TITLE:
Effect of Carboxyamidotriazole Orotate, a Modulator of Calcium-Dependent Signaling Pathways, on Advanced Solid Tumors
AUTHORS:
Matthew H. Taylor, Alan Sandler, Walter J. Urba, Antonio M. P. Omuro, Greg S. Gorman, Rashida A. Karmali
KEYWORDS:
CTO, Safety, Ca-Dependent Signaling Pathways
JOURNAL NAME:
Journal of Cancer Therapy,
Vol.6 No.4,
April
13,
2015
ABSTRACT:
Pre-clinical studies suggest carboxyamidotriazole orotate (CTO)
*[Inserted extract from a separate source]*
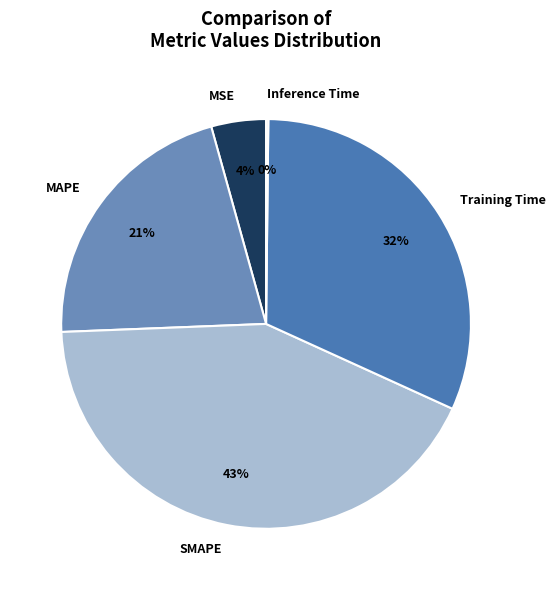

The Training Time slice represents 41% of the pie. True or false?

False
demonstrates anti-tumor activity through modulation of multiple tyrosine kinase
signaling pathways and interactions with the tumor microenvironment. We
determined the safety and tolerability, pharmacokinetic profile, maximum
tolerated dose, and recommended Phase II dose of CTO monotherapy in patients
with advanced solid tumors. In this first-in-human Phase I clinical trial,
eligible patients with advanced solid tumors were enrolled to receive a
once-daily dose of CTO following a standard 3 + 3 Phase I design (starting at
50 mg/m2/day) with dose escalations of 30% - 100%. Dose limiting
toxicity (DLT) was defined in the first cycle of treatment. Measurable disease
and response were defined by RECIST version 1.1. Forty-four patients were
evaluable for safety. CTO-related grade 3 toxicities included diarrhea (2.5%),
fatigue (5.0%), lymphopenia (2.5%) and transient creatine phosphokinase (CPK)
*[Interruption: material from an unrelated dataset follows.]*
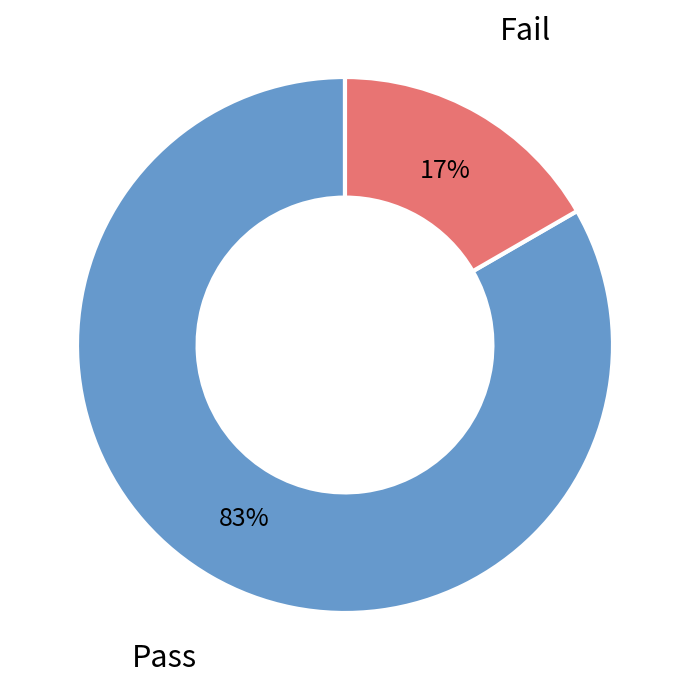

Is there any slice that represents more than half of the pie?

Yes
elevation (2.5%). There were no grade 4 or 5 toxicities. Steady state plasma
levels of CAI (CTO metabolite) were achieved by day 12 with a half life
estimate of 55 hr. Although no objective response rates were observed, nine
patients with rapidly progressive and treatment-refractory tumors achieved
stable disease (SD) durable for up to 14 months. The maximum tolerated dose for
CTO alone was 427 mg/m2/day. The dose-limiting toxicity was grade 3
fatigue. CTO is orally bioavailable, safe, well tolerated and produces disease
stabilization in a broad range of heavily treated refractory tumors.
Combination trials of CTO with other antineoplastic agents are ongoing.